◆ **TASK DETAILS**:
What's needed is the listing below, repeated word for word with no pictures.

◆ **DATA TO PROCESS**:
-- Opening Marker --

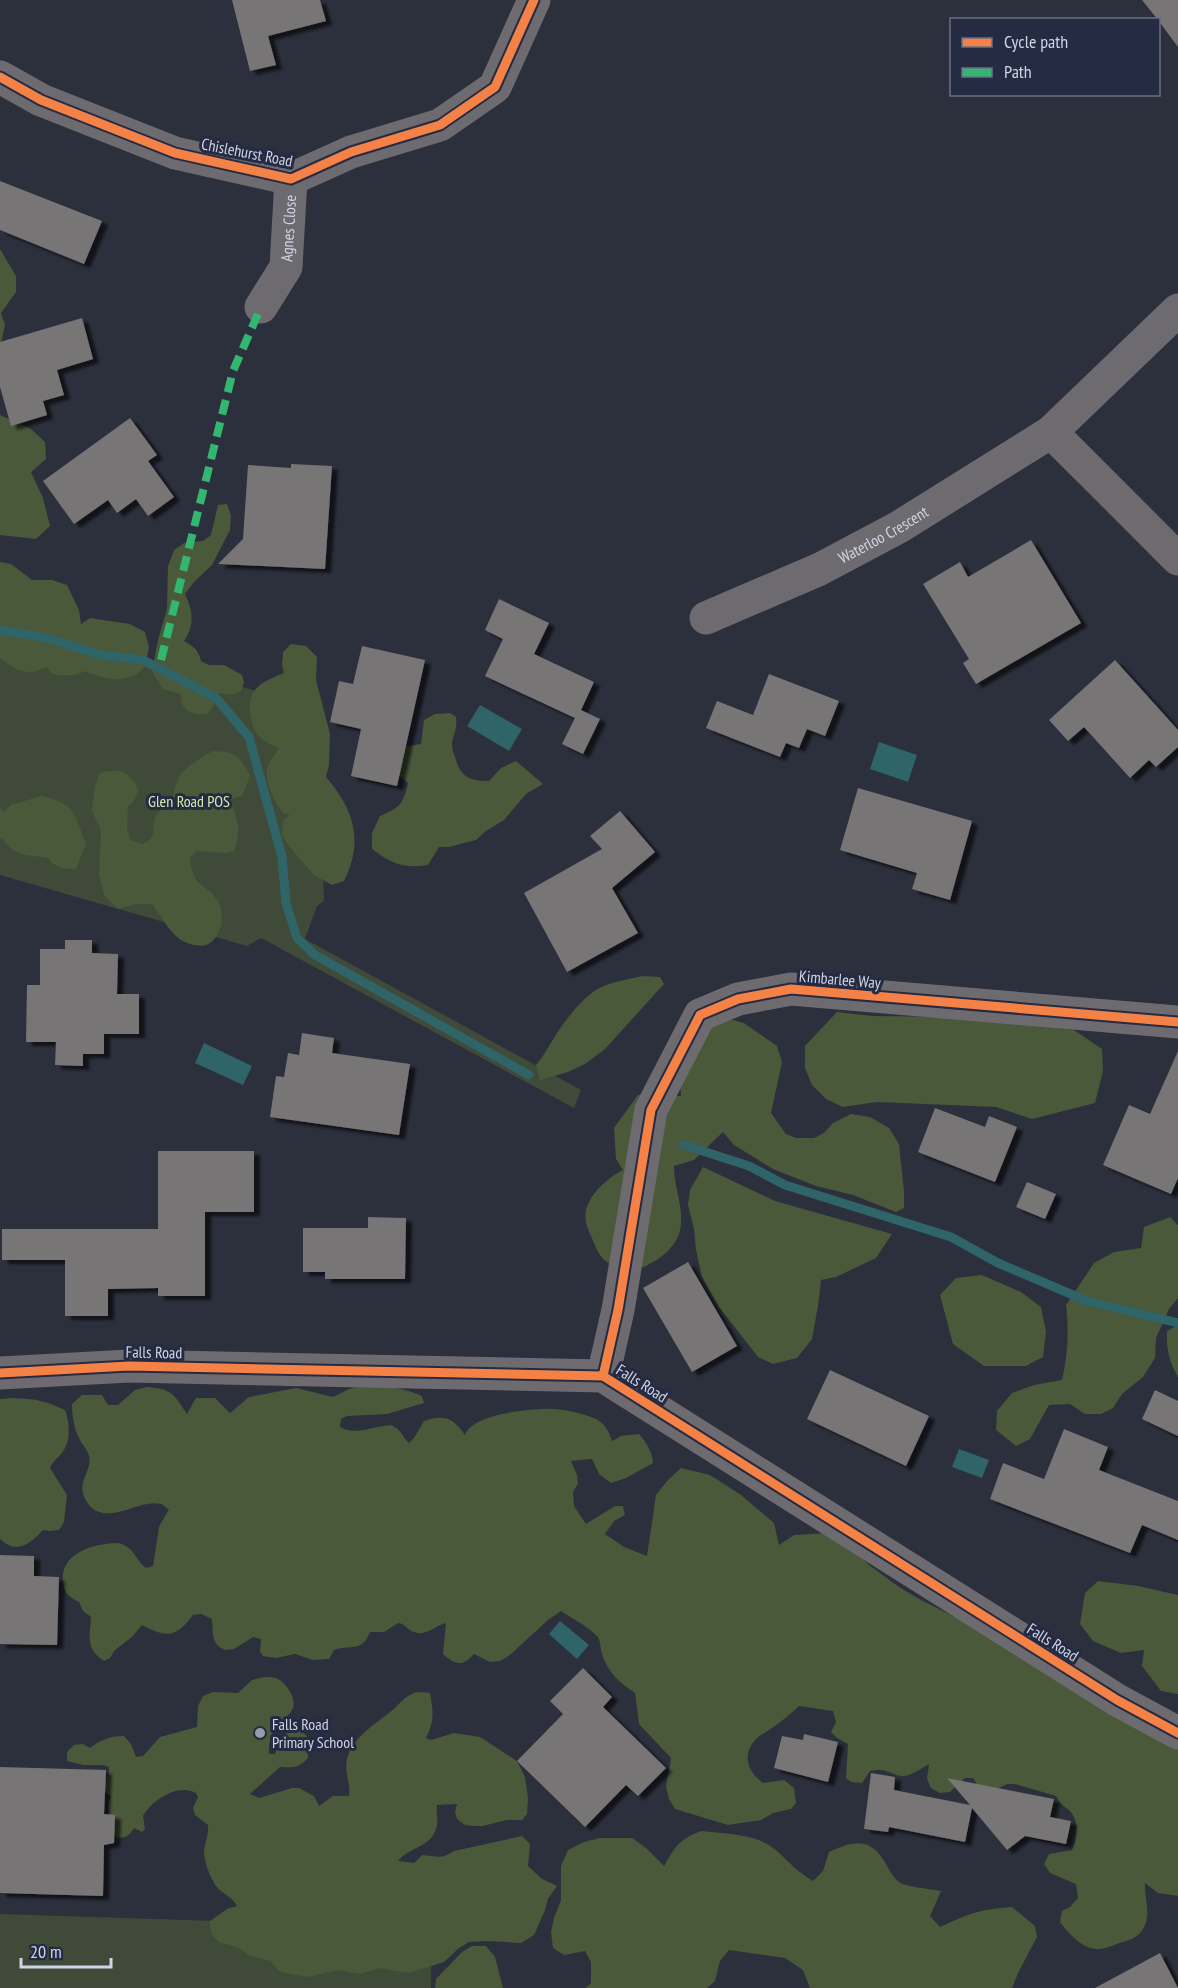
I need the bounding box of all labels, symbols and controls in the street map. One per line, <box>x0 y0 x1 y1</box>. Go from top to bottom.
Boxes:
legend <box>950 18 1160 96</box>
text: Cycle path <box>1004 30 1068 53</box>
text: Path <box>1004 60 1032 83</box>
street label: Chislehurst Road <box>200 133 294 171</box>
street label: Agnes Close <box>276 194 300 262</box>
street label: Waterloo Crescent <box>835 501 932 568</box>
park label: Glen Road POS <box>148 791 230 811</box>
street label: Kimbarlee Way <box>798 965 882 993</box>
street label: Falls Road <box>126 1342 183 1362</box>
street label: Falls Road <box>613 1360 671 1407</box>
street label: Falls Road <box>1024 1619 1082 1666</box>
place label: Falls Road Primary School <box>272 1714 354 1752</box>
marker: Falls Road Primary School <box>253 1726 267 1740</box>
scale bar <box>21 1931 111 1969</box>
text: 20 m <box>30 1940 62 1963</box>

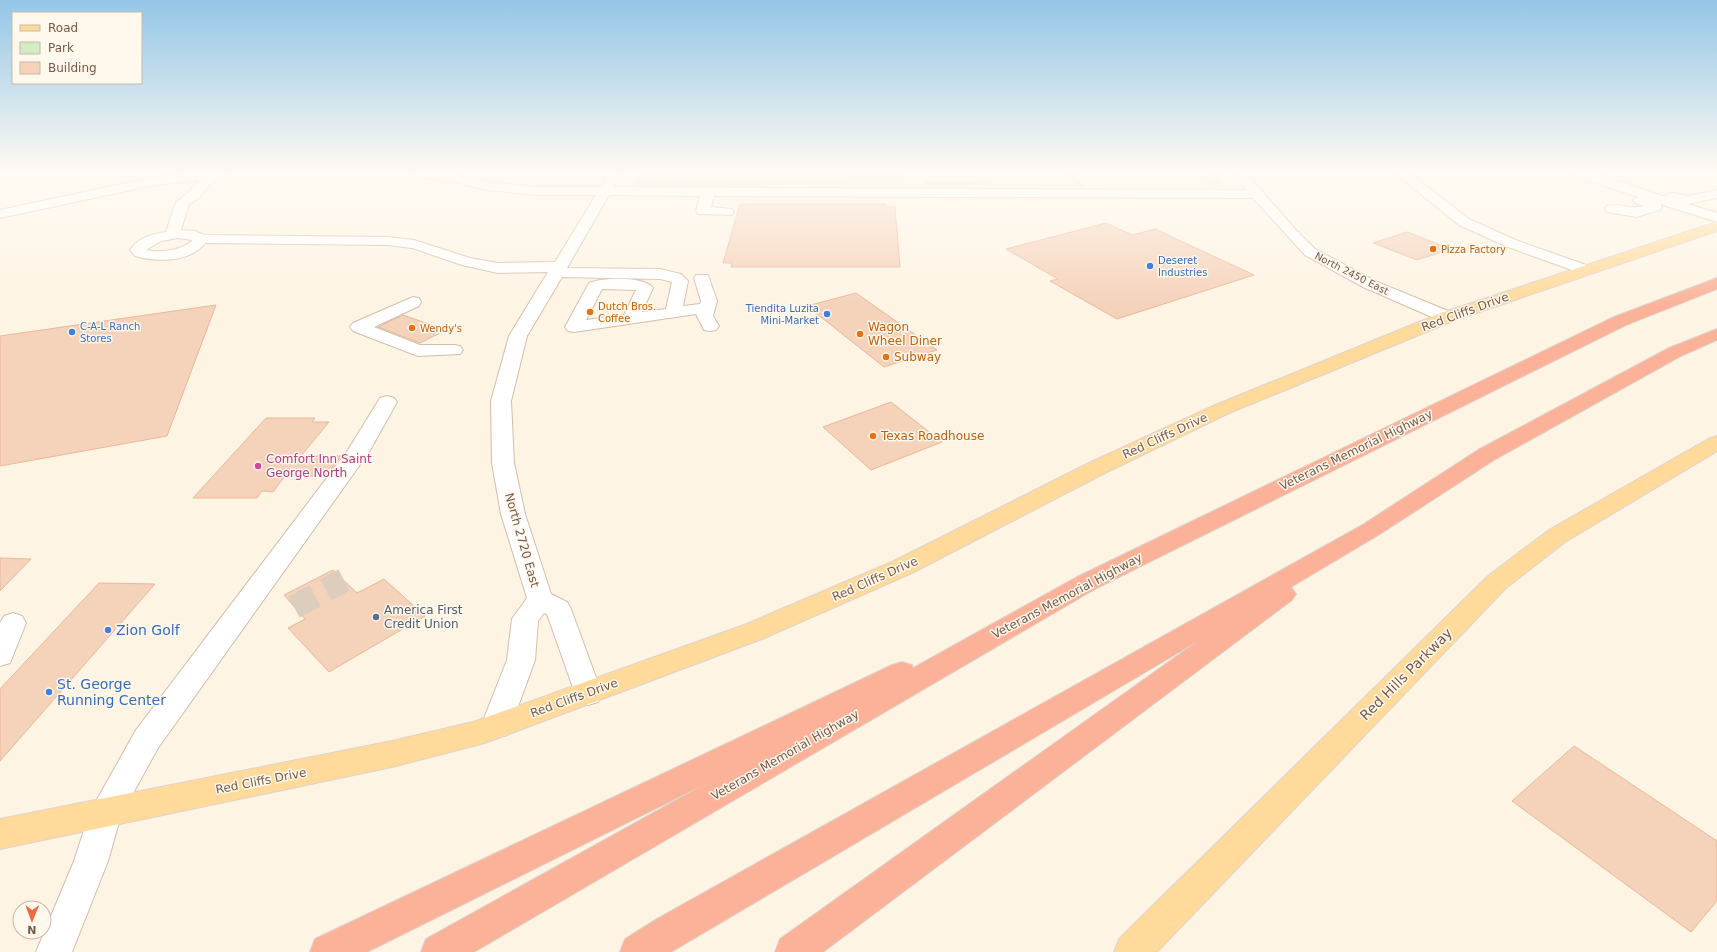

-- Closing Marker --

◆ **EXPECTED ANSWER**:
I need the bounding box of all labels, symbols and controls in the street map. One per line, <box>x0 y0 x1 y1</box>. Go from top to bottom.
Boxes:
legend <box>950 18 1160 96</box>
text: Cycle path <box>1004 30 1068 53</box>
text: Path <box>1004 60 1032 83</box>
street label: Chislehurst Road <box>200 133 294 171</box>
street label: Agnes Close <box>276 194 300 262</box>
street label: Waterloo Crescent <box>835 501 932 568</box>
park label: Glen Road POS <box>148 791 230 811</box>
street label: Kimbarlee Way <box>798 965 882 993</box>
street label: Falls Road <box>126 1342 183 1362</box>
street label: Falls Road <box>613 1360 671 1407</box>
street label: Falls Road <box>1024 1619 1082 1666</box>
place label: Falls Road Primary School <box>272 1714 354 1752</box>
marker: Falls Road Primary School <box>253 1726 267 1740</box>
scale bar <box>21 1931 111 1969</box>
text: 20 m <box>30 1940 62 1963</box>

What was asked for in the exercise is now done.